House passes bill allowing workers to retaliate against physical attacks without fear of firing

Employees who protect themselves from attacks in the workplace cannot be fired under the bill passed by the House of Delegates on Friday.

House Bill 5621 says that anyone who is physically attacked by an workplace intruder and responds with proper and proportional force – including possible use of fatal forces – to defend themselves or others cannot be punished or removed for their actions. Bill self -defense is not only being actually being attacked, but also allows for examples of a proper apprehension about being attacked.

Bill was passed by 91–5 and now the kingdom moved to the Senate.


JB Akars

Delegate JB Akars, R-Kanwa explained the bill during today’s house floor session and advocated its passage.

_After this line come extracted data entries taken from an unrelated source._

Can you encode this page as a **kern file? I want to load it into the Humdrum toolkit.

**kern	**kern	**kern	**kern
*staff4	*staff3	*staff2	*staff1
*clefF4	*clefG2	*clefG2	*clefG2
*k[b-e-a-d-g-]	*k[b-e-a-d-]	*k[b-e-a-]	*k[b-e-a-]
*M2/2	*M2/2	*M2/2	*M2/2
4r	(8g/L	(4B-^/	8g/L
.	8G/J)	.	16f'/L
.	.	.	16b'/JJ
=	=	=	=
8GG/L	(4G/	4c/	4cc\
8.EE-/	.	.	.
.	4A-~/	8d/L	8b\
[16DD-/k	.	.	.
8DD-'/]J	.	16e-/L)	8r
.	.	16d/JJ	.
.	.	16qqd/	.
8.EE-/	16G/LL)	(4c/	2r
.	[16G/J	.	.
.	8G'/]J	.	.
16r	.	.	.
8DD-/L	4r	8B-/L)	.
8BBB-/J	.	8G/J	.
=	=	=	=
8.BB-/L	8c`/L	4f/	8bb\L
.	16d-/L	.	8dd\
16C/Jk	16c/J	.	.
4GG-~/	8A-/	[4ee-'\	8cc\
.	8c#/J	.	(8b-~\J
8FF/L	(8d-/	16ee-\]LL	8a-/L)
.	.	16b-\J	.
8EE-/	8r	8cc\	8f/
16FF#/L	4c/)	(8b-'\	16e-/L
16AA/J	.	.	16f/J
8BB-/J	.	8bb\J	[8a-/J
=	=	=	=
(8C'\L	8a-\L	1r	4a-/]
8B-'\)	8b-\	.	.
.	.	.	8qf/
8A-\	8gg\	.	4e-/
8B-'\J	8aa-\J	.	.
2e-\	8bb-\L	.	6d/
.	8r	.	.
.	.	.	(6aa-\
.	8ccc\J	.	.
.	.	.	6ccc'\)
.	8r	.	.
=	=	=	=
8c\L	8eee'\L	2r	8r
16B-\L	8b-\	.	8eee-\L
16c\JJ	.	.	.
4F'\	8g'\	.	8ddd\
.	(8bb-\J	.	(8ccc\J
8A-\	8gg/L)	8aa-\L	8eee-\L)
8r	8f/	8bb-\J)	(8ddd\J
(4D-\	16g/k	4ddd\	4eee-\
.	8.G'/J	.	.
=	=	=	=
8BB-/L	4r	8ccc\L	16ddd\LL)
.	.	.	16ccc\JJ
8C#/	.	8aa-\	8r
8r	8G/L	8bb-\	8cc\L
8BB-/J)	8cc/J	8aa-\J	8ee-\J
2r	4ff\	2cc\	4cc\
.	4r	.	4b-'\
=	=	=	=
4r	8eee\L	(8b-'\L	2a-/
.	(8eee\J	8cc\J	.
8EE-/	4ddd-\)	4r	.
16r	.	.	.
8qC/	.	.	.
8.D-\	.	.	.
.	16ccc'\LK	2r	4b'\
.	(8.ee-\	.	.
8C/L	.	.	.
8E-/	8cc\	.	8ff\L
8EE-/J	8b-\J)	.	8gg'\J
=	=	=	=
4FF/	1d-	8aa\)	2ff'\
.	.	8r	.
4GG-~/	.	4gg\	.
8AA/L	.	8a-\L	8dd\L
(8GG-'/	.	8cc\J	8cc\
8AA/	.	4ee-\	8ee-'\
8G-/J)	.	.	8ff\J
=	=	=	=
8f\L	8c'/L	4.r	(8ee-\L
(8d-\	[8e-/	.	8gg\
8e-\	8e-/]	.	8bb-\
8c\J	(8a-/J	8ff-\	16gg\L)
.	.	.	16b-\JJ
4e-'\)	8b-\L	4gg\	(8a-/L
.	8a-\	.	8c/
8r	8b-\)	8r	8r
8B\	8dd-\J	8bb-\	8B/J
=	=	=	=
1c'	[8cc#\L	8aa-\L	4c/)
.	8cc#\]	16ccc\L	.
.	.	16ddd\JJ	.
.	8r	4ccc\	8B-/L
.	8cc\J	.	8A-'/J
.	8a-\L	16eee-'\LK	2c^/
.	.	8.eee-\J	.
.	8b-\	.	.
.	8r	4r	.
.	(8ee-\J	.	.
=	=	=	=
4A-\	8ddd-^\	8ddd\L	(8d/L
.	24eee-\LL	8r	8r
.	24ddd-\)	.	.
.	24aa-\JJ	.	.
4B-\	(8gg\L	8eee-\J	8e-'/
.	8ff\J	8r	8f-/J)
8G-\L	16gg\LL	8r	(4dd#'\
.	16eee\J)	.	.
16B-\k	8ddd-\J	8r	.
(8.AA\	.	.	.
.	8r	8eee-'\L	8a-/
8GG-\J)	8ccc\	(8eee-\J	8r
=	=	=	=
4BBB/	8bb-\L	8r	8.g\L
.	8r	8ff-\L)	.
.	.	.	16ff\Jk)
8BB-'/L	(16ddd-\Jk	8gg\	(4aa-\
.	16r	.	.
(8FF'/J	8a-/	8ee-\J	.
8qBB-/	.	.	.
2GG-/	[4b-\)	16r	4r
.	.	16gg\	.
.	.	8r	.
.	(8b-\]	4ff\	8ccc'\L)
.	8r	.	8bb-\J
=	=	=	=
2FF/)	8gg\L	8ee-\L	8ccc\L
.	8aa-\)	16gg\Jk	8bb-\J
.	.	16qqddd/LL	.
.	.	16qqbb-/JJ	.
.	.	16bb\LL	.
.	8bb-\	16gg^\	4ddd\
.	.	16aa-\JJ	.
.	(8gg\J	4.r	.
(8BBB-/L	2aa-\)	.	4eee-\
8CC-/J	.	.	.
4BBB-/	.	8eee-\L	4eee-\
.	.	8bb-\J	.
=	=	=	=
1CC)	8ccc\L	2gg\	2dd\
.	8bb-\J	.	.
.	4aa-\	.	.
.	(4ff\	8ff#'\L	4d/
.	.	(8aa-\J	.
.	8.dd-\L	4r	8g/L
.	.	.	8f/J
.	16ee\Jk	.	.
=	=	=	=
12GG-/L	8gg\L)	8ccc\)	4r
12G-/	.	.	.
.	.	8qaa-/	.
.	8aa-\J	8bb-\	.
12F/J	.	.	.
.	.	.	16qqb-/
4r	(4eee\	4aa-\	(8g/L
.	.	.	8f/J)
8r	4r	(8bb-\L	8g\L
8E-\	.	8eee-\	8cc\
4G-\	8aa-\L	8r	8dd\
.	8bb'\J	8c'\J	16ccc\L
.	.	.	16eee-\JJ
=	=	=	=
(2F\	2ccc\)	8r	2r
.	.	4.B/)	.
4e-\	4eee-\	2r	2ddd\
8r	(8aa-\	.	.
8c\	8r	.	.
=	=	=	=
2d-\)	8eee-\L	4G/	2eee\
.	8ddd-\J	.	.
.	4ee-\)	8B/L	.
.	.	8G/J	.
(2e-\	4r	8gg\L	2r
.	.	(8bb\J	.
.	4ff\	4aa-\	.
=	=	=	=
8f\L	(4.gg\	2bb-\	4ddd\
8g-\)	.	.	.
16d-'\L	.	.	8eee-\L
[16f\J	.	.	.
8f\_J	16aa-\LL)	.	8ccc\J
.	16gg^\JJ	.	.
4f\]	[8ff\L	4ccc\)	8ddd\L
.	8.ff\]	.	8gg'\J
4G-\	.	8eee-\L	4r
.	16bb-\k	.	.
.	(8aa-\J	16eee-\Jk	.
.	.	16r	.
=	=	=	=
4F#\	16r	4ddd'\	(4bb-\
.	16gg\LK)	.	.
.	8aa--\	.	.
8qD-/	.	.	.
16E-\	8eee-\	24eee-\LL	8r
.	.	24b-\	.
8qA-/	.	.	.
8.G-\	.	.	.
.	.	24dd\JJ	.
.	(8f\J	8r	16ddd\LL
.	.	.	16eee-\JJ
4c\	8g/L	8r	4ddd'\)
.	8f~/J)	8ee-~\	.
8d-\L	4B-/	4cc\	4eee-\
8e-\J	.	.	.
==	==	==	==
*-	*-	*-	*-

He described the case law of Martinsburg Facilitation Store Clerk, which was at work in 2000 when a woman wore a mask and pointed to a gun and demanded the store’s money. While the employees vacated the cash register, the clerk caught the woman, dismissed her and stopped her until the law enforcement officers arrived.

The clerk was fired for failure to follow a corporate policy, in which workers were stopped from interfering in a store robbery.

“Our Supreme Court admitted that the employee could not be abolished to exercise the right to self-defense, so it has been a general law exception to the AT-Vil principle since at least 2001,” said the ankars. “It continues many times, and now what we have is a general law definition or general law description is what the meaning of self -defense is.

“So what will we do, we will really make laws and codes what it means to exercise your rights for self -defense and to give clarity to employers.”